En tant qu'homme physiologiquement normal, Zhou Ziwei avait déjà Yu Xiaoya pour petite amie à l'époque. Cependant, lorsqu'il apercevait parfois l'apparence séduisante de Ma Xiaoying, il se laissait inévitablement aller à la rêverie ou à des fantasmes sans pudeur.

Alors quand j'ai appris que Ma Xiaoying avait disparu pour étudier au Japon, j'ai été assez déçue.

Contre toute attente, après de nombreuses années, et même après deux vies, Zhou Ziwei allait de nouveau rencontrer la beauté du campus dont il avait rêvé d'innombrables fois dans sa vie précédente.

La fleur qui se tenait devant moi avait perdu la naïveté de sa jeunesse, mais possédait un charme plus époustouflant et plus mûr.

Si elle était autrefois une pomme verte à l'arôme envoûtant, elle est maintenant une pêche mûre, si tentante qu'un seul regard suffit à donner envie de se jeter dessus et d'en croquer à pleines dents.

Ma Xiaoying avait déjà vu bien trop de regards étranges comme celui-ci.
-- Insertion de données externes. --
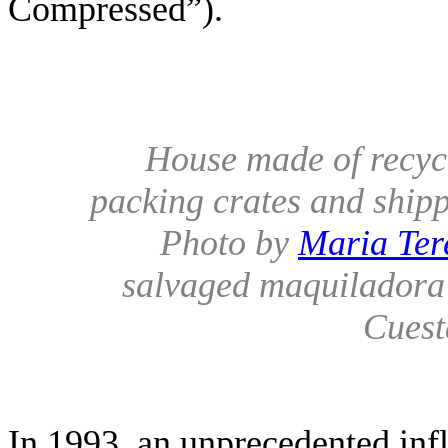
Compressed”).
House made of recycl
packing crates and shipp
Photo by
Maria Ter
salvaged maquiladora
Cuest
In 1993, an unprecedented infl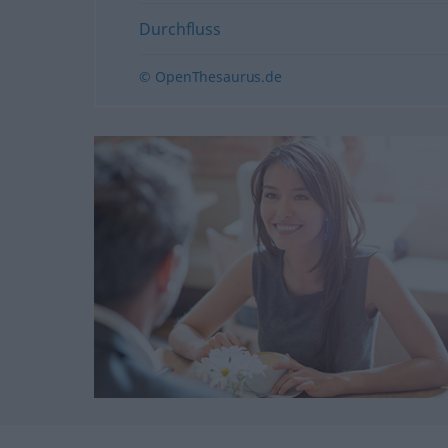
Durchfluss
© OpenThesaurus.de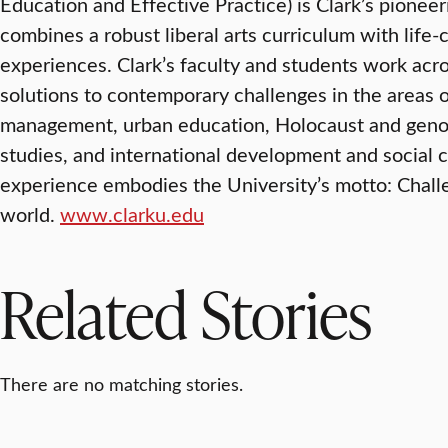
Education and Effective Practice) is Clark’s pionee
combines a robust liberal arts curriculum with lif
experiences. Clark’s faculty and students work acr
solutions to contemporary challenges in the areas 
management, urban education, Holocaust and genoc
studies, and international development and social 
experience embodies the University’s motto: Chal
world.
www.clarku.edu
Related Stories
There are no matching stories.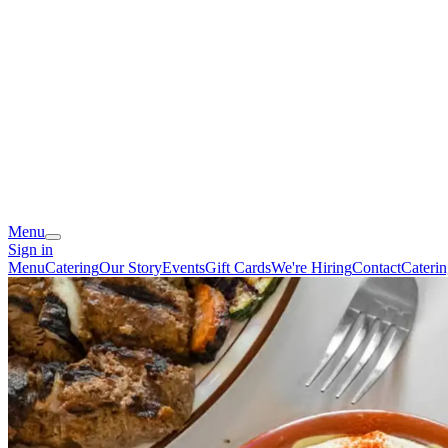
Menu
Sign in
Menu
Catering
Our Story
Events
Gift Cards
We're Hiring
Contact
Cateri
Ayant toujours mené une vie paisible, elle était habituée à voir les hommes japonais de l'entourage de sa mère sérieux et dynamiques. Elle n'aurait jamais imaginé que les Japonais puissent avoir un côté aussi sordide et dépravé.
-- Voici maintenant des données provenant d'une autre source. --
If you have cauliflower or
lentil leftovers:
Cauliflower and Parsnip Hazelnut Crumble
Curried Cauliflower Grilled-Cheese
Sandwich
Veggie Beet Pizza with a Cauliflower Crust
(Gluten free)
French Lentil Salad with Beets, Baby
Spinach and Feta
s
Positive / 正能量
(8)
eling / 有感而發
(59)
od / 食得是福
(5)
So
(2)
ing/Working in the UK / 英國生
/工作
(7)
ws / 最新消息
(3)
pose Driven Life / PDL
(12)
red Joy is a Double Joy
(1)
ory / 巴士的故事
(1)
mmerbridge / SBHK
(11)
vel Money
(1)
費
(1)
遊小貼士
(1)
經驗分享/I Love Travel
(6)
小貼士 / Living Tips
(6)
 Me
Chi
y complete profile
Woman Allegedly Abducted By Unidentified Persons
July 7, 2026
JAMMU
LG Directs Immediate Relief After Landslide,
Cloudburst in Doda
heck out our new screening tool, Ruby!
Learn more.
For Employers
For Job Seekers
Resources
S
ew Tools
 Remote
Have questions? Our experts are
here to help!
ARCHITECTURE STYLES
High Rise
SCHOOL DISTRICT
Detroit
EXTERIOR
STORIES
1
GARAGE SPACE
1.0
Désormais… Ma Xiaoying doit faire face presque quotidiennement à toutes sortes de regards lubriques et avides, et doit se creuser la tête chaque jour pour gérer ces hommes bestiaux.

Elle ne savait pas comment elle parvenait à continuer, ni combien de temps elle pourrait encore tenir… Tout ce qu’elle savait, c’est qu’elle était au bord de l’effondrement.

Est-ce là l'île-nation ? Est-ce là l'île-nation que je croyais tellement plus civilisée que mon propre pays ?

Après la faillite de sa mère, la vie de Ma Xiaoying a complètement changé, et à ses yeux, le monde semblait avoir entièrement changé.

Toute la souillure et le mal semblaient dissimulés sous une fine feuille de papier, et Ma Xiaoying était aveuglée par les couleurs vives de ce papier. Mais à présent… le papier est déchiré, et son rêve s’est brisé…

Face au regard étrange de Zhou Ziwei, Ma Xiaoying fronça de nouveau les sourcils. Forte de son expérience des deux derniers jours, elle savait que ce démon japonais abject était sur le point de sortir ses griffes acérées et de la tripoter.

Ma Xiaoying, bien entendu, ne laissa pas son interlocuteur triompher. Elle recula rapidement de deux pas et demanda de nouveau, d'un air méfiant

: «

Monsieur… excusez-moi… souhaiteriez-vous que Mademoiselle vous tienne compagnie

?

»

"Oh...non...pas besoin."

Zhou Ziwei sortit de sa rêverie, le regard encore un peu absent. Il fixa de nouveau le visage de Ma Xiaoying et, après s'être assuré qu'elle était bien la plus belle fille de son département de sa vie antérieure, il dit avec sérieux : « Si cela ne vous dérange pas… Pourriez-vous rester un moment avec moi ? » Ce faisant, Zhou Ziwei sortit quelques billets de sa poche et les déposa nonchalamment sur la table basse… Il s'agissait de plusieurs euros. Zhou Ziwei ignorait le taux de change local et le coût des services d'une dame de compagnie, mais il estima que cela représentait environ mille euros, une somme non négligeable. De quoi convaincre n'importe quelle femme du milieu de se prostituer de se livrer à des actes passionnés et de se donner à fond…

Alors que Zhou Ziwei sortait ces quelques billets, il ressentit une légère douleur au cœur.